On Wed, Aug 11, 2010 at 4:09 PM, Alan McKinnon <alan.mckin...@gmail.com>wrote:

> On Thursday 12 August 2010 00:11:12 Bill Longman wrote:
> > On 08/11/2010 01:30 PM, Alan McKinnon wrote:
> > > I refuse to implement password expiration policies and have a vast
> array
> > > of literature to back me up when some dimwit damager gets on his
> > > expiration high horse.
> > >
> > > My users pick their own passwords - I present a list of 5 from apg and
> > > let them pick one. Accounts do expire if they go unused for 90 days,
> but
> > > not passwords.
> > >
> > > What put me onto this policy? I found Gartner recommending password
> > > expiration. I find the best security possible is always the opposite of
> > > what Gartner says. Discovering how the AD admins in the company go
> about
> > > their jobs was the convincing straw :-)
> >
> > The bigger buggerboo I see is the "password complexity" [il]logic.

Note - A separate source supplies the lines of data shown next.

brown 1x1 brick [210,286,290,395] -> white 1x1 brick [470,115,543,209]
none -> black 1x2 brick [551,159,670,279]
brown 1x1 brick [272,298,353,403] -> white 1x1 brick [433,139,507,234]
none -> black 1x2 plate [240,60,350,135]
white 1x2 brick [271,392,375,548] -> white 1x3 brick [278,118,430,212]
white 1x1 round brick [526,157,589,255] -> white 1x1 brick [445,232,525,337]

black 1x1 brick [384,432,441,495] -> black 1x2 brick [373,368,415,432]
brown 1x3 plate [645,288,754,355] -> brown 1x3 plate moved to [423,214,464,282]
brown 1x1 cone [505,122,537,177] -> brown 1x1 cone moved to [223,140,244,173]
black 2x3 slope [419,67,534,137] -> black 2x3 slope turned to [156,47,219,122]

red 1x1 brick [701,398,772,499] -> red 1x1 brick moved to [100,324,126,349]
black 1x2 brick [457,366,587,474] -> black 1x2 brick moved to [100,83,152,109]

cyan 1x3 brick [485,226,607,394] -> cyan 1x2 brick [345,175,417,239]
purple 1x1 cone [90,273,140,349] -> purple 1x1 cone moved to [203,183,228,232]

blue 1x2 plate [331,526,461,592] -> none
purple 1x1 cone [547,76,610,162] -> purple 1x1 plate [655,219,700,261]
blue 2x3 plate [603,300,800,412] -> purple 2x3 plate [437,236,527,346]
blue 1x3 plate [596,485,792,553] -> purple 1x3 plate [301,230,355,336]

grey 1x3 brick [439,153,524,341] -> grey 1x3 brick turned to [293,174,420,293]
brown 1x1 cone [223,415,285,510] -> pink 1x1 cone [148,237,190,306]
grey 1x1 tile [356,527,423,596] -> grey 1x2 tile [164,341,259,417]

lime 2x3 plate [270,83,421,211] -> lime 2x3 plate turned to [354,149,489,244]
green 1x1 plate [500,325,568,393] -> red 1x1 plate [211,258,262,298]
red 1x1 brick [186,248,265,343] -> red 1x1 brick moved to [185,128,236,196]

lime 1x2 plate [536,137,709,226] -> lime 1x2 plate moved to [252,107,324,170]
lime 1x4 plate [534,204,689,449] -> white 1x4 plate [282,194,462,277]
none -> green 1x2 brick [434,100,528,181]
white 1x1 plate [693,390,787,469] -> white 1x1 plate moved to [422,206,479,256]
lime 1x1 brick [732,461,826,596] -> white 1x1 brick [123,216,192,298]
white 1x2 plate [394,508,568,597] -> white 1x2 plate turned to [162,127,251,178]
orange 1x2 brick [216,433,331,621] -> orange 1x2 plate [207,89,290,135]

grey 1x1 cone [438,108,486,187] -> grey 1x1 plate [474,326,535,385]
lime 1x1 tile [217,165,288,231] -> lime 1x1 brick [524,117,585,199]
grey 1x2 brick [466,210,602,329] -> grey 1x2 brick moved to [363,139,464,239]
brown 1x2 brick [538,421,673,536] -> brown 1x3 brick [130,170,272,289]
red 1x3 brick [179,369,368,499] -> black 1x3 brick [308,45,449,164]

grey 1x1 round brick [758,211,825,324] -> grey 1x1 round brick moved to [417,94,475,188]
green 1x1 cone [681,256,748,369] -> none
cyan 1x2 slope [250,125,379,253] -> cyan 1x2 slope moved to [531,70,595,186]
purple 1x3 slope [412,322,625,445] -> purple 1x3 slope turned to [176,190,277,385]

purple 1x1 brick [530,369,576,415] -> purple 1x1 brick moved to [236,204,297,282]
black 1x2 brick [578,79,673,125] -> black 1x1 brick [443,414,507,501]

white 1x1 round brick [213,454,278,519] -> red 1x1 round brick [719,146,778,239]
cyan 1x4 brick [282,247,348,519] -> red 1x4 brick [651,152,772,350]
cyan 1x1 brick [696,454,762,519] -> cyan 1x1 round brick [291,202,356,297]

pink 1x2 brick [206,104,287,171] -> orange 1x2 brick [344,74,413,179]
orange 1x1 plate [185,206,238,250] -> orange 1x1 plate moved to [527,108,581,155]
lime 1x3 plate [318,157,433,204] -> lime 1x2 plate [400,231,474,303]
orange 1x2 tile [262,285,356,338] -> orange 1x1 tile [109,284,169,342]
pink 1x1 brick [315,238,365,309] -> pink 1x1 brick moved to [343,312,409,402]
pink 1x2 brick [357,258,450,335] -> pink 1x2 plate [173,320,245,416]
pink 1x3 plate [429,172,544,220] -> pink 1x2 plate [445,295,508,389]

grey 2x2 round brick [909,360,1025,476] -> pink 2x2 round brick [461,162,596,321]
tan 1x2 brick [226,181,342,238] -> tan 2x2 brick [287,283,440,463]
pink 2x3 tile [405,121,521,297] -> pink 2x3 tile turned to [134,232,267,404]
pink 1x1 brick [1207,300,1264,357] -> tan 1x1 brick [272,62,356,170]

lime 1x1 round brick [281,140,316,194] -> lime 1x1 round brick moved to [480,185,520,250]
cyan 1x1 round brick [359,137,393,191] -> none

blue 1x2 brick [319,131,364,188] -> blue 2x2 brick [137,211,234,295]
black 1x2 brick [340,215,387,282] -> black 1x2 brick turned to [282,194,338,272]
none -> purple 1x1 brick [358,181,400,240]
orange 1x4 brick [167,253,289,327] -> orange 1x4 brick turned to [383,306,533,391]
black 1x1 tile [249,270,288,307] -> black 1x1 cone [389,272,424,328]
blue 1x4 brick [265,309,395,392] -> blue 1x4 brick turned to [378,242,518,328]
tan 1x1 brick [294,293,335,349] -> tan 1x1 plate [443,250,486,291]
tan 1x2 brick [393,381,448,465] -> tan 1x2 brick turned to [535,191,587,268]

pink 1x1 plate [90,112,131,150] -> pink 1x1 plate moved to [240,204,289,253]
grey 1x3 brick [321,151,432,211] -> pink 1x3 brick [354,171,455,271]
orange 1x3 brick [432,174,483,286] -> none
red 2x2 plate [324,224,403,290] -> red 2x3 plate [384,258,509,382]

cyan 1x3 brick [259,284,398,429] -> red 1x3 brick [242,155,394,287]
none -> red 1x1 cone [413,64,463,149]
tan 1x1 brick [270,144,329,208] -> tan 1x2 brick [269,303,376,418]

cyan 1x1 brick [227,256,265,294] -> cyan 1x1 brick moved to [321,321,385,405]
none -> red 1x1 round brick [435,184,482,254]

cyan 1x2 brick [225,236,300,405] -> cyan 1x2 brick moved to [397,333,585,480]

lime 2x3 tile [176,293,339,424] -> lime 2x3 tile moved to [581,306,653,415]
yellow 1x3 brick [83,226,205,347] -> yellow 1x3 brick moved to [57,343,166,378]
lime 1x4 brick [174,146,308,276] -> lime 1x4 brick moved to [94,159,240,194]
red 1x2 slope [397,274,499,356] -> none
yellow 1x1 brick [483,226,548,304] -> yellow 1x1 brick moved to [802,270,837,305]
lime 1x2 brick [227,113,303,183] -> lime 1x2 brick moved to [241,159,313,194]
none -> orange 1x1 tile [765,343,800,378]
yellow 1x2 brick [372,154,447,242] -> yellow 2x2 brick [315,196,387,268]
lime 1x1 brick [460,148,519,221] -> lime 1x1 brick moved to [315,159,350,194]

> > There's this vapid requirement of all these different types of
> > characters needed in one's password, yet the thing you really want to
> > enforce is adequate entropy. If my password is an entire sentence, it
> > will not be brute-forced, even if I used just ASCII A-z. There's just
> > too much key space in 4.7^32. At 10^5 attempts per second, you're likely
> > to find the answer in half a billion years. I hope your keyboard still
> > works, let alone exists....
>
> Your reasoning makes sense, until you consider password length limits
> imposed
> by machines.
>
> Cisco routers authenticating via Tacacs for instance often support nothing
> more than DES hashing <yuck>. The hash routines accept up to 10 characters
> for
> a password but only use the first 8 to calculate the hash.
>
> There are Solaris version nowhere near EOL yet that have similar limits.
>
> All this makes my life as a system integrator cum authenticate go-to guy
> very
> tricky indeed. Luckily management tends to say "Just do what Alan says. It
> makes him shut up and go away".
>
> :-)
>
> p.s. dig the use of "vapid". Wonderful word, truly splendid. Communicates
> in 5
> letters something that takes paragraphs any other way. I shall make a note
> for
> future use.
>
> --
> alan dot mckinnon at gmail dot com
>
> Absolutely. If you do not change your ENCRYPT_METHOD or your PASS_MAX_LEN
in your login.defs file and are still relying on the back end's ability to
safely store your passwords in DES format, well, you're in trouble.